Heute war ich das erste Mal ganz alleine auf dem Münsterturm. Also ich bin schon öfter alleine hochgestiegen, aber heute bin ich niemandem dabei begegnet. Niemand hat mich überholt, als ich die Stufen hinaufgelaufen bin, niemand war oben, als ich in alle Richtungen hinuntergeschaut habe und beim Absteigen hat sich auch niemand an mir vorbeigedrängt, ich habe noch nicht einmal den Hall anderer Schritte vernommen. Eigenartigerweise wird es mir beim Hochlaufen auf den Münsterturm immer schwindliger als beim Hinunterlaufen, wo ich doch, wie wahrscheinlich die Meisten, in diese Richtung viel schneller unterwegs bin. Mein Blick ruht beim Hochlaufen mehr auf den Stufen, hüpft manchmal, lässt eine Stiege aus, aber er ist nach unten gerichtet, obwohl es doch eigentlich nach oben geht. Ich schaue, wo ich meine Füße hinsetze, oft gleitet meine Hand dabei sogar an der Mauer entlang, als wenn sie Halt sucht und natürlich gehe bevorzugt am äußeren Rand, weil da die Länge der Tritte angenehmer ist und ich die Schritte besser setzen kann. Beim Hinunterlaufen dagegen bin ich oft beschwingt, finde es schön, den Rhythmus der Stufenneigung zu übernehmen und habe noch nicht einmal Angst davor zu fallen, auch festhalten tu ich mich dabei nie. Vielleicht wird mir deshalb nicht schwindelig.

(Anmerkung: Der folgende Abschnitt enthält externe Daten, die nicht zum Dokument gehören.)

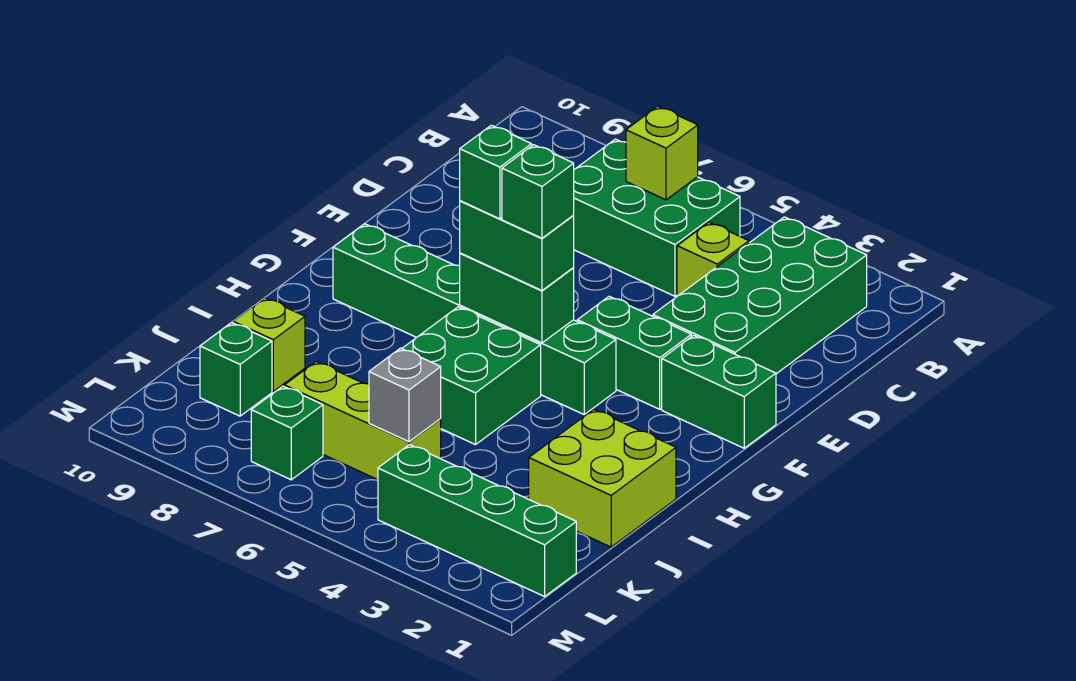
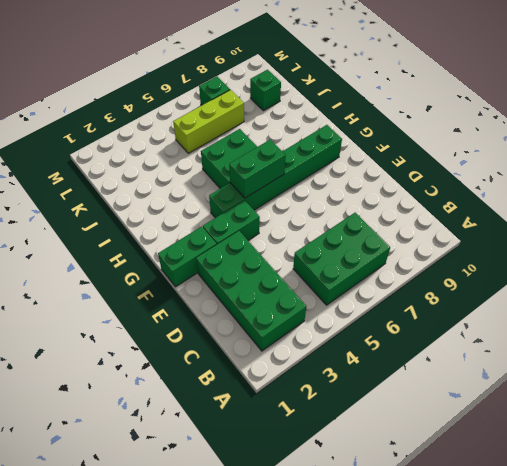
none -> lime 1x1 brick [677,222,749,296]
none -> lime 2x2 brick [529,409,676,547]
none -> lime 1x1 brick [233,298,305,391]

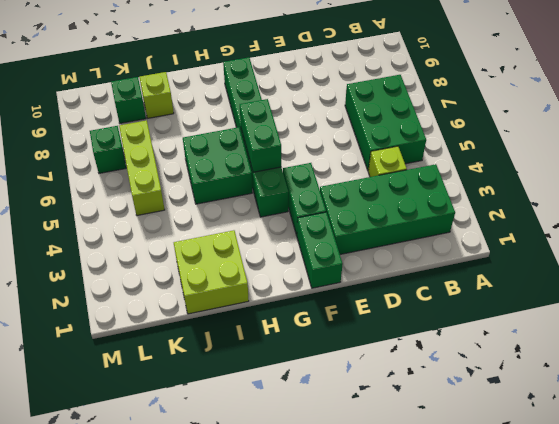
none -> green 1x4 brick [378,445,576,596]
none -> lime 1x1 brick [626,106,698,200]
none -> grey 1x1 brick [369,348,441,442]

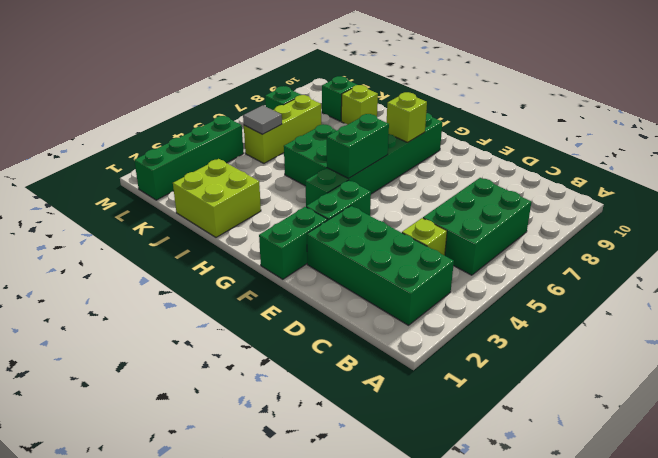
lime 1x1 brick [387,92,427,142] -> lime 1x1 brick moved to [626,106,698,200]
grey 1x1 tile [243,105,282,134] -> grey 1x1 brick [369,348,441,442]
none -> green 1x2 brick [460,201,574,290]
none -> green 1x1 brick [502,145,574,238]
none -> green 1x1 brick [460,125,532,219]

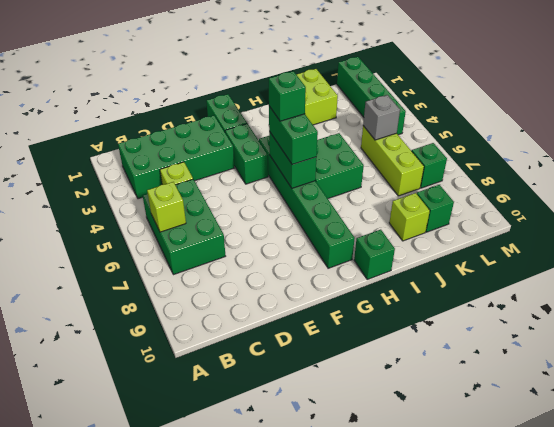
green 1x1 brick [354,230,395,279] -> green 1x1 brick moved to [460,125,532,219]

„Wie hast du das gemeint?“, frag‘ ich, „ich bin schon oft an dir vorbeistiegen, ich kenn dich sogar ohne deine Bemalung.“

„Das weiß ich schon, aber du hast mich immer nur beim Hinunterlaufen bemerkt, so wie jetzt, nicht ein einziges Mal, wenn du hochgegangen bist.“ Er zwinkert, die gelben Kreise um seine Augen erhellen sein Gesicht wie bei einer Leuchtreklame, „aber mach dir nichts daraus. Es ist normal, beim Emporsteigen sehen die Leute mich nicht, ihr Blick umfängt nur sie selbst, ihre Aufmerksamt reicht nicht weit, endet an ihren eigenen Schritten. Beim Hinuntersteigen dann, wenn sie Angst haben auszurutschen, sich ihre Füße in den glatten Sohlen angstvoll gegen die Kanten der abgetretetenen Stufen stemmen, ihre Fingerkuppen vom Festkrallen an den Steinen blutig werden, wenn sie das Unvermeidliche verhindern wollen, wenn sie jammern und flehen, dann erst nehmen sie mich wahr, dann erst freuen sie sich über meine Worte, haben Zeit für mich und schauen mir in die Augen. Bei dir war das nie anders. Aber heute bist du als eine Andere hinuntergekommen. Wenn du nächste Mal kommst, dann werde ich dich sofort erkennen.“

Nachdenklich schaue ich auf meine Fingerkuppen. „Ich dich auch“, denke ich mir, schließe die Augen und renne die verbleibenden Stufen blind hinunter.